'''

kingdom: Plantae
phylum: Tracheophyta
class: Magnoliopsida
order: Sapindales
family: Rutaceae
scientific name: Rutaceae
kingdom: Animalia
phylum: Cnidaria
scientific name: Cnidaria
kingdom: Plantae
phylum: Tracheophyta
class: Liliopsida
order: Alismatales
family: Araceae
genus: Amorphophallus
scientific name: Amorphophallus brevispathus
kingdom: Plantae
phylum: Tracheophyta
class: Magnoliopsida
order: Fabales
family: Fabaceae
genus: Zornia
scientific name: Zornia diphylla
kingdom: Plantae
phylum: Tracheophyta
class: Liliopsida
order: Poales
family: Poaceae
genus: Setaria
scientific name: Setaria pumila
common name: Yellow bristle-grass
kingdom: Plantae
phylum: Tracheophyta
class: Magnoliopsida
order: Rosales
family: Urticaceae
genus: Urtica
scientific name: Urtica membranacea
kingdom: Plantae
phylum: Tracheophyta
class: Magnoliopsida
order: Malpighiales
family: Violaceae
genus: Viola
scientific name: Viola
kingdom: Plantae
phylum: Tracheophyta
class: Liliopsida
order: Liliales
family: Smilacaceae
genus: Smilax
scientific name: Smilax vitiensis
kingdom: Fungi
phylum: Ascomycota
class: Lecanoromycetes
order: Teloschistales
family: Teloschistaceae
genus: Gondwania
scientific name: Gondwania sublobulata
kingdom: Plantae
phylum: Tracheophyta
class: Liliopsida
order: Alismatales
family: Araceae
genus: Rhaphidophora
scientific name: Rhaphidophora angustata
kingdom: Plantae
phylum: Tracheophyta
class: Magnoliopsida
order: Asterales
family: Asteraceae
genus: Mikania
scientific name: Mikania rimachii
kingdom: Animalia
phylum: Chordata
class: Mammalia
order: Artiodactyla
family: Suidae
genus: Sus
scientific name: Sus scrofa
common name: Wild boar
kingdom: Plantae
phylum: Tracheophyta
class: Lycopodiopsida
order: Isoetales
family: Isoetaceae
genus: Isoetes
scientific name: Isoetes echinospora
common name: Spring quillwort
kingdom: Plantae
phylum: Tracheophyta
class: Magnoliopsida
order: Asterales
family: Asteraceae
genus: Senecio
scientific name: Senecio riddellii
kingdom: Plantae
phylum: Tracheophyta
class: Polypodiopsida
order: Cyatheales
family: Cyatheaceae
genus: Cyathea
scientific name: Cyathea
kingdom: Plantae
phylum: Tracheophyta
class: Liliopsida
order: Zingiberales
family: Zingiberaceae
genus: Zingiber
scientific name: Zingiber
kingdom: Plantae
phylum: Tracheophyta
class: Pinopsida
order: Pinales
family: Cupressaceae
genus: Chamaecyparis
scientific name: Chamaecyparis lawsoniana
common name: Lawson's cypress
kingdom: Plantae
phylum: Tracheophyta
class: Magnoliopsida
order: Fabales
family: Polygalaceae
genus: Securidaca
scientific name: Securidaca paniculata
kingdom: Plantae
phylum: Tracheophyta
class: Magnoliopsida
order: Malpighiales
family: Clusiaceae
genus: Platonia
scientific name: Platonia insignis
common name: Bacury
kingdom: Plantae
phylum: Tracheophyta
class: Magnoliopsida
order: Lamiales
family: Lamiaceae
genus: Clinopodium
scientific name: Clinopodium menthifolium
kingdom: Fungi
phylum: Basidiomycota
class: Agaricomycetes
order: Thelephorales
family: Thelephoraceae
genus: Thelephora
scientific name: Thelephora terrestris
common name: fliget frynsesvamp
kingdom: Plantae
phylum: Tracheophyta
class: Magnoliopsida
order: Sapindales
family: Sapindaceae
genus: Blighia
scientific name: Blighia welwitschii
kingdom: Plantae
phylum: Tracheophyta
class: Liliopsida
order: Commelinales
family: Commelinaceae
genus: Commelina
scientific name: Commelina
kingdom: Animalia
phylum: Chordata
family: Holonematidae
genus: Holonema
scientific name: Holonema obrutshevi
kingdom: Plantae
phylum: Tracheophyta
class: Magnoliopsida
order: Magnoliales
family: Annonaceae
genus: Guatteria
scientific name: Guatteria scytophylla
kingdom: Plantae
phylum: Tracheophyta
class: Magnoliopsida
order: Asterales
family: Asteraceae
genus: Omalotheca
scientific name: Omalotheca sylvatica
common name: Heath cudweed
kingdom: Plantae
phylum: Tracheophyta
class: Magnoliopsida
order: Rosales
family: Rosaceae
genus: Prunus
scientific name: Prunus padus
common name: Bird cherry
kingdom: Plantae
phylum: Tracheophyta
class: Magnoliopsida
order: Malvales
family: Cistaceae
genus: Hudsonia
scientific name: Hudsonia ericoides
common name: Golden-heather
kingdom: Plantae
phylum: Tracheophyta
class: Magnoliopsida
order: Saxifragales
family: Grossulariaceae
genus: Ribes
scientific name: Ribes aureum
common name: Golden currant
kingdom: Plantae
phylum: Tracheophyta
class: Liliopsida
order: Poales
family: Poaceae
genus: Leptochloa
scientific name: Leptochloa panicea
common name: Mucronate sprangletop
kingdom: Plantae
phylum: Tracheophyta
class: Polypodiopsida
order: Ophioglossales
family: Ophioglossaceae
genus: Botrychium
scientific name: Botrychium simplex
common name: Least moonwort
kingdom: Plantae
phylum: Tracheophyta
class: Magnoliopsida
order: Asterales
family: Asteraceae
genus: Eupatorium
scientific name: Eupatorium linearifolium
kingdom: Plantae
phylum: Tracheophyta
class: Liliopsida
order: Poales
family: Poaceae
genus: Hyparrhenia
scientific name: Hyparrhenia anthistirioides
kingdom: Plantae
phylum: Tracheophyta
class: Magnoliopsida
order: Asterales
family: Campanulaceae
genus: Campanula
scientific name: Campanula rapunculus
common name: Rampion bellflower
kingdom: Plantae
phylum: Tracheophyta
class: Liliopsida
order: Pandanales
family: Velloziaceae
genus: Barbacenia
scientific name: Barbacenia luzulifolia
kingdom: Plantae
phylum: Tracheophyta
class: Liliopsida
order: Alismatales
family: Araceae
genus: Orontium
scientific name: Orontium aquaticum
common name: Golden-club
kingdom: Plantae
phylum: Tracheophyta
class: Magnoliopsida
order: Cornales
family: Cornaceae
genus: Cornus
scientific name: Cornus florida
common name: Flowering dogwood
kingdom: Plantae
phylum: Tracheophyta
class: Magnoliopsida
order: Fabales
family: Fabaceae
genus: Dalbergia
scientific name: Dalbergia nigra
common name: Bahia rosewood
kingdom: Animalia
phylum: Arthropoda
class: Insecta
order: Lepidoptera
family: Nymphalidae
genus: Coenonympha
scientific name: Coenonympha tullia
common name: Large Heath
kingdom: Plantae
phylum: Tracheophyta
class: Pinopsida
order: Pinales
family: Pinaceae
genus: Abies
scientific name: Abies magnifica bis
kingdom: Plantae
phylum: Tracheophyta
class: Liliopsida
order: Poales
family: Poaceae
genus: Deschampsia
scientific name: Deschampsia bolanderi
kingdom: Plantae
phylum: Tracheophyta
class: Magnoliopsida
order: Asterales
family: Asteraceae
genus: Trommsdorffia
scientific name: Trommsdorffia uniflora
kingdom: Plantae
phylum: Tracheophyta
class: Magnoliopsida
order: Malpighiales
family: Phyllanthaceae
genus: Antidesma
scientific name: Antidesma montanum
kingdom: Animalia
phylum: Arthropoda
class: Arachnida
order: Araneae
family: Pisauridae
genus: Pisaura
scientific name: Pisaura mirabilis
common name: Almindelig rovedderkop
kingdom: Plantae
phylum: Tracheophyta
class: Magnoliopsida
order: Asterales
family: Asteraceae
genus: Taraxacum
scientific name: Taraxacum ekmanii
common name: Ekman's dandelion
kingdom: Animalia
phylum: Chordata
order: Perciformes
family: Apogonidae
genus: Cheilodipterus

'''

- Work to complete:
Reproduce all of the lines above for every item, unchanged and in the same order.

- Result of the task:
kingdom: Plantae
phylum: Tracheophyta
class: Magnoliopsida
order: Sapindales
family: Rutaceae
scientific name: Rutaceae
kingdom: Animalia
phylum: Cnidaria
scientific name: Cnidaria
kingdom: Plantae
phylum: Tracheophyta
class: Liliopsida
order: Alismatales
family: Araceae
genus: Amorphophallus
scientific name: Amorphophallus brevispathus
kingdom: Plantae
phylum: Tracheophyta
class: Magnoliopsida
order: Fabales
family: Fabaceae
genus: Zornia
scientific name: Zornia diphylla
kingdom: Plantae
phylum: Tracheophyta
class: Liliopsida
order: Poales
family: Poaceae
genus: Setaria
scientific name: Setaria pumila
common name: Yellow bristle-grass
kingdom: Plantae
phylum: Tracheophyta
class: Magnoliopsida
order: Rosales
family: Urticaceae
genus: Urtica
scientific name: Urtica membranacea
kingdom: Plantae
phylum: Tracheophyta
class: Magnoliopsida
order: Malpighiales
family: Violaceae
genus: Viola
scientific name: Viola
kingdom: Plantae
phylum: Tracheophyta
class: Liliopsida
order: Liliales
family: Smilacaceae
genus: Smilax
scientific name: Smilax vitiensis
kingdom: Fungi
phylum: Ascomycota
class: Lecanoromycetes
order: Teloschistales
family: Teloschistaceae
genus: Gondwania
scientific name: Gondwania sublobulata
kingdom: Plantae
phylum: Tracheophyta
class: Liliopsida
order: Alismatales
family: Araceae
genus: Rhaphidophora
scientific name: Rhaphidophora angustata
kingdom: Plantae
phylum: Tracheophyta
class: Magnoliopsida
order: Asterales
family: Asteraceae
genus: Mikania
scientific name: Mikania rimachii
kingdom: Animalia
phylum: Chordata
class: Mammalia
order: Artiodactyla
family: Suidae
genus: Sus
scientific name: Sus scrofa
common name: Wild boar
kingdom: Plantae
phylum: Tracheophyta
class: Lycopodiopsida
order: Isoetales
family: Isoetaceae
genus: Isoetes
scientific name: Isoetes echinospora
common name: Spring quillwort
kingdom: Plantae
phylum: Tracheophyta
class: Magnoliopsida
order: Asterales
family: Asteraceae
genus: Senecio
scientific name: Senecio riddellii
kingdom: Plantae
phylum: Tracheophyta
class: Polypodiopsida
order: Cyatheales
family: Cyatheaceae
genus: Cyathea
scientific name: Cyathea
kingdom: Plantae
phylum: Tracheophyta
class: Liliopsida
order: Zingiberales
family: Zingiberaceae
genus: Zingiber
scientific name: Zingiber
kingdom: Plantae
phylum: Tracheophyta
class: Pinopsida
order: Pinales
family: Cupressaceae
genus: Chamaecyparis
scientific name: Chamaecyparis lawsoniana
common name: Lawson's cypress
kingdom: Plantae
phylum: Tracheophyta
class: Magnoliopsida
order: Fabales
family: Polygalaceae
genus: Securidaca
scientific name: Securidaca paniculata
kingdom: Plantae
phylum: Tracheophyta
class: Magnoliopsida
order: Malpighiales
family: Clusiaceae
genus: Platonia
scientific name: Platonia insignis
common name: Bacury
kingdom: Plantae
phylum: Tracheophyta
class: Magnoliopsida
order: Lamiales
family: Lamiaceae
genus: Clinopodium
scientific name: Clinopodium menthifolium
kingdom: Fungi
phylum: Basidiomycota
class: Agaricomycetes
order: Thelephorales
family: Thelephoraceae
genus: Thelephora
scientific name: Thelephora terrestris
common name: fliget frynsesvamp
kingdom: Plantae
phylum: Tracheophyta
class: Magnoliopsida
order: Sapindales
family: Sapindaceae
genus: Blighia
scientific name: Blighia welwitschii
kingdom: Plantae
phylum: Tracheophyta
class: Liliopsida
order: Commelinales
family: Commelinaceae
genus: Commelina
scientific name: Commelina
kingdom: Animalia
phylum: Chordata
family: Holonematidae
genus: Holonema
scientific name: Holonema obrutshevi
kingdom: Plantae
phylum: Tracheophyta
class: Magnoliopsida
order: Magnoliales
family: Annonaceae
genus: Guatteria
scientific name: Guatteria scytophylla
kingdom: Plantae
phylum: Tracheophyta
class: Magnoliopsida
order: Asterales
family: Asteraceae
genus: Omalotheca
scientific name: Omalotheca sylvatica
common name: Heath cudweed
kingdom: Plantae
phylum: Tracheophyta
class: Magnoliopsida
order: Rosales
family: Rosaceae
genus: Prunus
scientific name: Prunus padus
common name: Bird cherry
kingdom: Plantae
phylum: Tracheophyta
class: Magnoliopsida
order: Malvales
family: Cistaceae
genus: Hudsonia
scientific name: Hudsonia ericoides
common name: Golden-heather
kingdom: Plantae
phylum: Tracheophyta
class: Magnoliopsida
order: Saxifragales
family: Grossulariaceae
genus: Ribes
scientific name: Ribes aureum
common name: Golden currant
kingdom: Plantae
phylum: Tracheophyta
class: Liliopsida
order: Poales
family: Poaceae
genus: Leptochloa
scientific name: Leptochloa panicea
common name: Mucronate sprangletop
kingdom: Plantae
phylum: Tracheophyta
class: Polypodiopsida
order: Ophioglossales
family: Ophioglossaceae
genus: Botrychium
scientific name: Botrychium simplex
common name: Least moonwort
kingdom: Plantae
phylum: Tracheophyta
class: Magnoliopsida
order: Asterales
family: Asteraceae
genus: Eupatorium
scientific name: Eupatorium linearifolium
kingdom: Plantae
phylum: Tracheophyta
class: Liliopsida
order: Poales
family: Poaceae
genus: Hyparrhenia
scientific name: Hyparrhenia anthistirioides
kingdom: Plantae
phylum: Tracheophyta
class: Magnoliopsida
order: Asterales
family: Campanulaceae
genus: Campanula
scientific name: Campanula rapunculus
common name: Rampion bellflower
kingdom: Plantae
phylum: Tracheophyta
class: Liliopsida
order: Pandanales
family: Velloziaceae
genus: Barbacenia
scientific name: Barbacenia luzulifolia
kingdom: Plantae
phylum: Tracheophyta
class: Liliopsida
order: Alismatales
family: Araceae
genus: Orontium
scientific name: Orontium aquaticum
common name: Golden-club
kingdom: Plantae
phylum: Tracheophyta
class: Magnoliopsida
order: Cornales
family: Cornaceae
genus: Cornus
scientific name: Cornus florida
common name: Flowering dogwood
kingdom: Plantae
phylum: Tracheophyta
class: Magnoliopsida
order: Fabales
family: Fabaceae
genus: Dalbergia
scientific name: Dalbergia nigra
common name: Bahia rosewood
kingdom: Animalia
phylum: Arthropoda
class: Insecta
order: Lepidoptera
family: Nymphalidae
genus: Coenonympha
scientific name: Coenonympha tullia
common name: Large Heath
kingdom: Plantae
phylum: Tracheophyta
class: Pinopsida
order: Pinales
family: Pinaceae
genus: Abies
scientific name: Abies magnifica bis
kingdom: Plantae
phylum: Tracheophyta
class: Liliopsida
order: Poales
family: Poaceae
genus: Deschampsia
scientific name: Deschampsia bolanderi
kingdom: Plantae
phylum: Tracheophyta
class: Magnoliopsida
order: Asterales
family: Asteraceae
genus: Trommsdorffia
scientific name: Trommsdorffia uniflora
kingdom: Plantae
phylum: Tracheophyta
class: Magnoliopsida
order: Malpighiales
family: Phyllanthaceae
genus: Antidesma
scientific name: Antidesma montanum
kingdom: Animalia
phylum: Arthropoda
class: Arachnida
order: Araneae
family: Pisauridae
genus: Pisaura
scientific name: Pisaura mirabilis
common name: Almindelig rovedderkop
kingdom: Plantae
phylum: Tracheophyta
class: Magnoliopsida
order: Asterales
family: Asteraceae
genus: Taraxacum
scientific name: Taraxacum ekmanii
common name: Ekman's dandelion
kingdom: Animalia
phylum: Chordata
order: Perciformes
family: Apogonidae
genus: Cheilodipterus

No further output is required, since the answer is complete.